Mogen alle sleufloos aangelegde leidingen cf. de toetsstappen in 25.4.1 en 25.4.2 beoordeeld worden?

Met uitzondering van de leidingen die middels horizontaal gestuurde boringen zijn aangelegd (HDD's), wordt er in de beoordelingsschema's geen onderscheid gemaakt tussen sleufloos en niet-sleufloos aangelegde leidingen. Bij het ontwerp van leidingen conform NEN3650-serie wordt dit onderscheid wel gemaakt en kent iedere aanlegtechniek specifiek gedefinieerde veiligheidsmaatregelen. Mogen alle sleufloos aangelegde leidingen conform de in hoofdstuk 25.4.1 en 25.4.2 beschreven toetstappen beoordeeld worden?

Omdat deze leidingen niet vallen onder het toepassingsgebied van NEN3651:2012 bijlage E, mogen zij niet beoordeeld worden volgens de stappen beschreven in de eenvoudige toets (paragraaf 25.4.1) en de gedetailleerde toets (paragraaf 25.4.2). De beoordeling dient plaats te vinden, door controle van de uitgangspunten van de oorspronkelijke berekening of de leiding dient  (her)berekend te worden volgens de eisen in NEN3650-serie.

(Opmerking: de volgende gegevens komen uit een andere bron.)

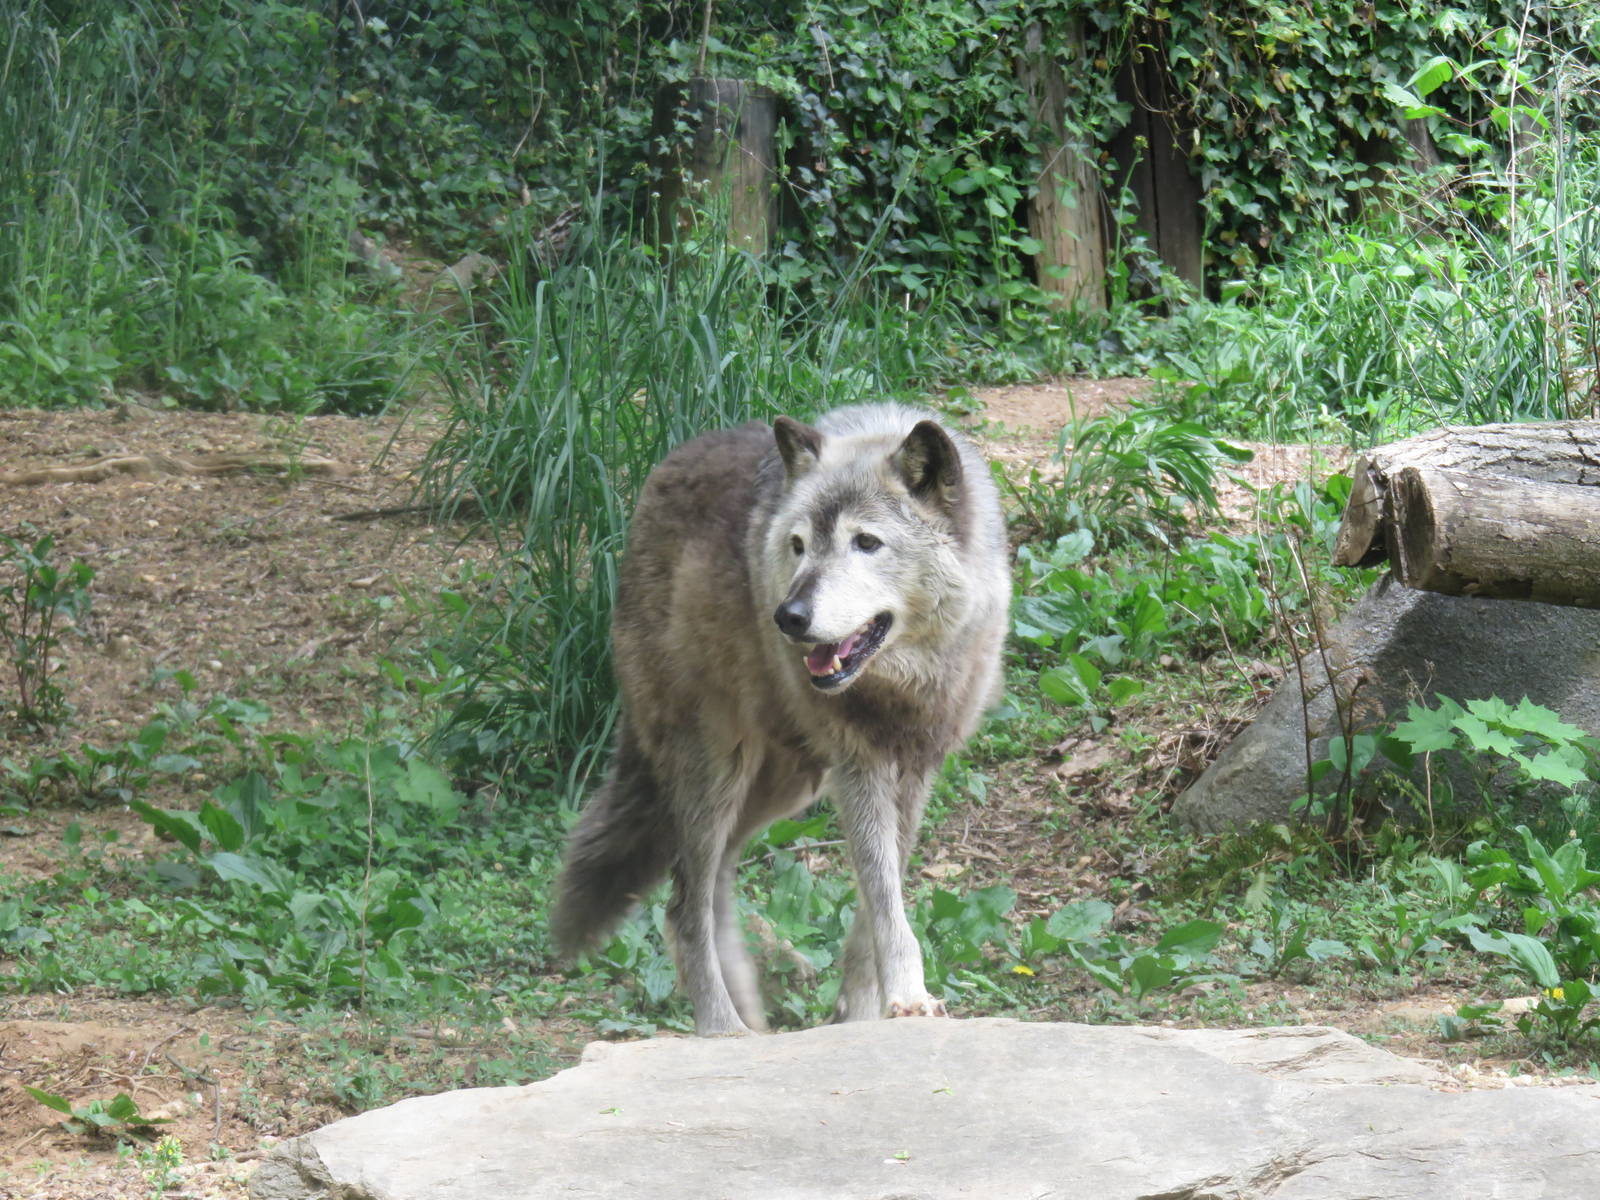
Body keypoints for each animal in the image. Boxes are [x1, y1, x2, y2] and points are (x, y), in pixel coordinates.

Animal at [550, 403, 1010, 1035]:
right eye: (798, 546)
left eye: (866, 542)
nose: (788, 616)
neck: (902, 682)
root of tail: (661, 471)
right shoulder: (860, 765)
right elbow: (884, 897)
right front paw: (907, 996)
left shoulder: (915, 769)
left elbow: (876, 900)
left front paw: (861, 1013)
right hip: (715, 769)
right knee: (683, 906)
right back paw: (723, 1030)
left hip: (780, 787)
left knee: (713, 888)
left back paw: (753, 1022)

Specifiek aandachtspunt bij deze boringen betreft de controle van de kwelwegen. Het is in de beoordeling ook essentieel om het effect van de uitvoeringsmethode (sleufloos of niet-sleufloos) bij aanleg van een leiding op de veiligheidsanalyse voor waterkeringen mede te beschouwen, want dit heeft hier invloed op. Het vulmateriaal en de mate van verdichting vormt  bij niet sleufloze leidingen een risico.